Id., 235 Pa.Superior Ct. at 5-6, 340 A.2d at 488.
In the case sub judice, the court below ignored the statement in the August 14 letter that Worthington was to instruct Newtown as to the amount due to Wickes. Rather, the court held that since Newtown was aware that construction was continuing, Newtown should have been on notice to inquire as to whether deliveries were being made by Wickes. The trial court stated that Wickes’ efforts in seeking payment from Worthington rather than Newtown did not indicate a waiver on Wickes’ part. We find such an interpretation of Newtown’s obligation under the August 14 agreement clearly inconsistent with the express terms of that agreement. As we said in Bobali, supra, it is not the function of this court to rewrite a contract or give it a construction in conflict with the accepted and plain meaning of the language used. The fact is that Worthington never notified Newtown of the amount owed to Wickes. Although Wickes may not have contemplated such nonfeasance on Worthington’s part when they resumed deliveries in reliance on the mid-August direct payment agreement, Newtown’s obligation to Wickes was clearly conditioned on receiving notice from Worthington of the amount due to Wickes.

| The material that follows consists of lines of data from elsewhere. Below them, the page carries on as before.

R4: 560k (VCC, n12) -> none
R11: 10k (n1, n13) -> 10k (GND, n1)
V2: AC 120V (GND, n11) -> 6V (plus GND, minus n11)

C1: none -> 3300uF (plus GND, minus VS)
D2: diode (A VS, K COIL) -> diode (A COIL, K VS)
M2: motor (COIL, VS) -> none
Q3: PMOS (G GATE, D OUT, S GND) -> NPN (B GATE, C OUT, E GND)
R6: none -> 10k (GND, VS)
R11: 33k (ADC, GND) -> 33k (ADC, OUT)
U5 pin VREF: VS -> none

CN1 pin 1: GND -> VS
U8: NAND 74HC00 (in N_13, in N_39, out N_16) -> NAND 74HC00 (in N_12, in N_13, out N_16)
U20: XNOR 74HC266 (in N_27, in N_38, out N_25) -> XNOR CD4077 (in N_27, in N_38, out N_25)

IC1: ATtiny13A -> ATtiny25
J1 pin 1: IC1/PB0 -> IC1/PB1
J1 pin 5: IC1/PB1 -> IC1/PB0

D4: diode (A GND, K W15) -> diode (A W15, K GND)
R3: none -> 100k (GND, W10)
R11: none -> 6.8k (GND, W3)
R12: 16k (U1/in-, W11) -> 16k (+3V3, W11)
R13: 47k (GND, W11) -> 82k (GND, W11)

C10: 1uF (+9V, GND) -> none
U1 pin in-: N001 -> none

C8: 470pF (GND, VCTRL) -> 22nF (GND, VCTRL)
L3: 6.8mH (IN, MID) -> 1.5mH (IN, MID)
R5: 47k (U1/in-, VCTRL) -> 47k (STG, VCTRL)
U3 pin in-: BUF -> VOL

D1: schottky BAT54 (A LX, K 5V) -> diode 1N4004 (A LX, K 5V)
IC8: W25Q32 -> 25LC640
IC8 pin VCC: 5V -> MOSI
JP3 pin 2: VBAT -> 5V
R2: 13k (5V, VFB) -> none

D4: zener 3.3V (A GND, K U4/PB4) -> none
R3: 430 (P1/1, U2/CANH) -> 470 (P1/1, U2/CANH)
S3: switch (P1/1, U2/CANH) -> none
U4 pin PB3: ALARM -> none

Because Worthington never indicated to Newtown the amounts it was to pay Wickes, Newtown cannot be held liable on an “inquiry-notice” theory. Thus, the letters of August 14 and 15 cannot be used to justify the verdict below. In finding Newtown liable for all post-August 15 deliveries, the court below found that Wickes complied fully with the terms of the September 14 voucher system letter *464sent by Newtown to Worthington and then distributed to subcontractors. In an apparent effort to have us reduce the verdict should Newtown have been found liable on the August 14 and 15 letters, Newtown argues that it should not be held liable for post-September 14 deliveries by Wick-es to Worthington. In light of our disposition of the issues presented by the August letters, we need not address Newtown’s argument that Wickes did not comply with the terms of the September 14 letter.
For the above-stated reasons, we reverse the judgment below.